▶ AIM OF THE EXERCISE
Reproduce all the text in the data below line for line, without any changes. Leave the pictures out of your answer.
START INFORMATION PROVIDED
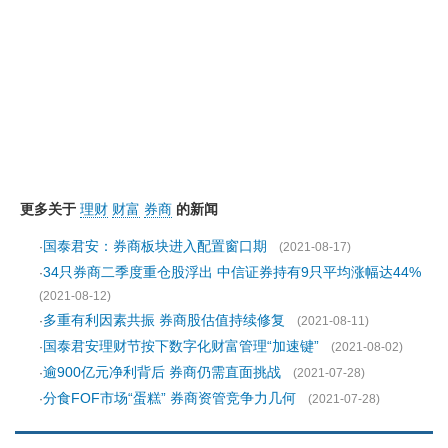
更多关于
理财
财富
券商
的新闻
国泰君安：券商板块进入配置窗口期
·
(2021-08-17)
34只券商二季度重仓股浮出 中信证券持有9只平均涨幅达44%
·
(2021-08-12)
多重有利因素共振 券商股估值持续修复
·
(2021-08-11)
国泰君安理财节按下数字化财富管理“加速键”
·
(2021-08-02)
逾900亿元净利背后 券商仍需直面挑战
·
(2021-07-28)
分食FOF市场“蛋糕” 券商资管竞争力几何
·
(2021-07-28)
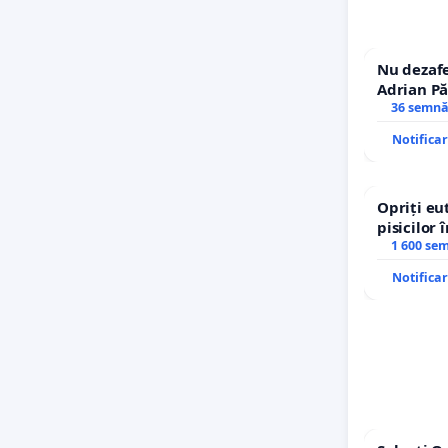
Nu dezafe
Adrian Pă
Icoanei! S
36 semnă
Notifica
Opriți eu
pisicilor 
1 600 se
Notifica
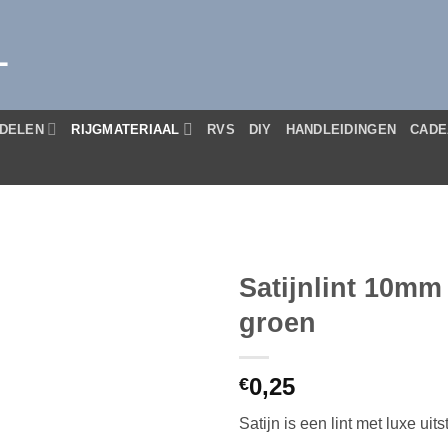
L
DELEN
RIJGMATERIAAL
RVS
DIY
HANDLEIDINGEN
CADE
Satijnlint 10mm
groen
0,25
€
Satijn is een lint met luxe ui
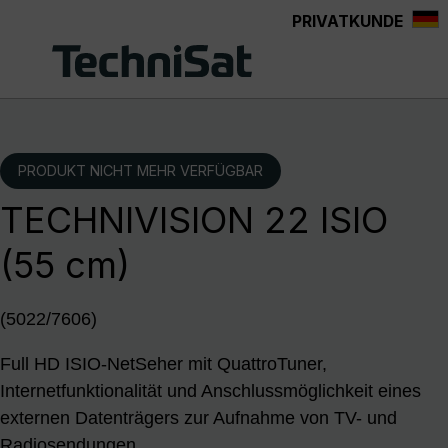
PRIVATKUNDE
Zum Hauptinhalt springen
PRODUKT NICHT MEHR VERFÜGBAR
TECHNIVISION 22 ISIO
(55 cm)
(5022/7606)
Full HD ISIO-NetSeher mit QuattroTuner,
Internetfunktionalität und Anschlussmöglichkeit eines
externen Datenträgers zur Aufnahme von TV- und
Radiosendungen.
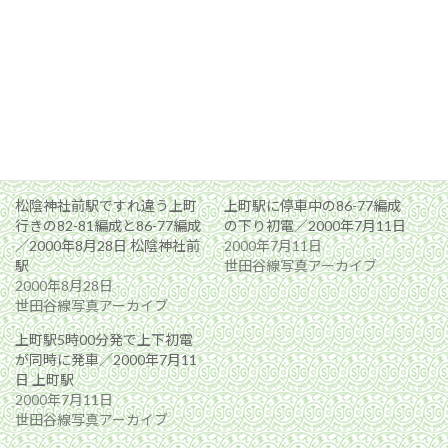
関連
松陰神社前駅ですれ違う上町
上町駅に停車中の86-77編成
行きの82-81編成と86-77編成
の下り初電／2000年7月11日
／2000年8月28日 松陰神社前
2000年7月11日
駅
世田谷線写真アーカイブ
2000年8月28日
世田谷線写真アーカイブ
上町駅5時00分発で上下初電
が同時に発車／2000年7月11
日 上町駅
2000年7月11日
世田谷線写真アーカイブ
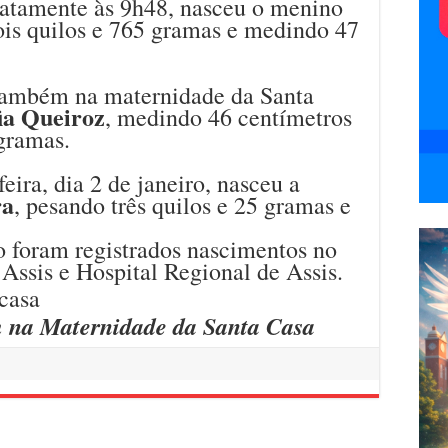
xatamente às 9h48, nasceu o menino
ois quilos e 765 gramas e medindo 47
também na maternidade da Santa
ia Queiroz
, medindo 46 centímetros
 gramas.
eira, dia 2 de janeiro, nasceu a
ra
, pesando três quilos e 25 gramas e
o foram registrados nascimentos no
Assis e Hospital Regional de Assis.
m na Maternidade da Santa Casa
END INFORMATION PROVIDED
▶ RESULT
更多关于
理财
财富
券商
的新闻
国泰君安：券商板块进入配置窗口期
·
(2021-08-17)
34只券商二季度重仓股浮出 中信证券持有9只平均涨幅达44%
·
(2021-08-12)
多重有利因素共振 券商股估值持续修复
·
(2021-08-11)
国泰君安理财节按下数字化财富管理“加速键”
·
(2021-08-02)
逾900亿元净利背后 券商仍需直面挑战
·
(2021-07-28)
分食FOF市场“蛋糕” 券商资管竞争力几何
·
(2021-07-28)
Nu dezafe
Adrian Pă
Icoanei! S
36 semnă
Notifica
Opriți eu
pisicilor 
1 600 se
Notifica
L
DELEN
RIJGMATERIAAL
RVS
DIY
HANDLEIDINGEN
CADE
Satijnlint 10mm
groen
0,25
€
Satijn is een lint met luxe ui
PRIVATKUNDE
Zum Hauptinhalt springen
PRODUKT NICHT MEHR VERFÜGBAR
TECHNIVISION 22 ISIO
(55 cm)
(5022/7606)
Full HD ISIO-NetSeher mit QuattroTuner,
Internetfunktionalität und Anschlussmöglichkeit eines
externen Datenträgers zur Aufnahme von TV- und
Radiosendungen.
関連
松陰神社前駅ですれ違う上町
上町駅に停車中の86-77編成
行きの82-81編成と86-77編成
の下り初電／2000年7月11日
／2000年8月28日 松陰神社前
2000年7月11日
駅
世田谷線写真アーカイブ
2000年8月28日
世田谷線写真アーカイブ
上町駅5時00分発で上下初電
が同時に発車／2000年7月11
日 上町駅
2000年7月11日
世田谷線写真アーカイブ
xatamente às 9h48, nasceu o menino
ois quilos e 765 gramas e medindo 47
também na maternidade da Santa
ia Queiroz
, medindo 46 centímetros
 gramas.
eira, dia 2 de janeiro, nasceu a
ra
, pesando três quilos e 25 gramas e
o foram registrados nascimentos no
Assis e Hospital Regional de Assis.
m na Maternidade da Santa Casa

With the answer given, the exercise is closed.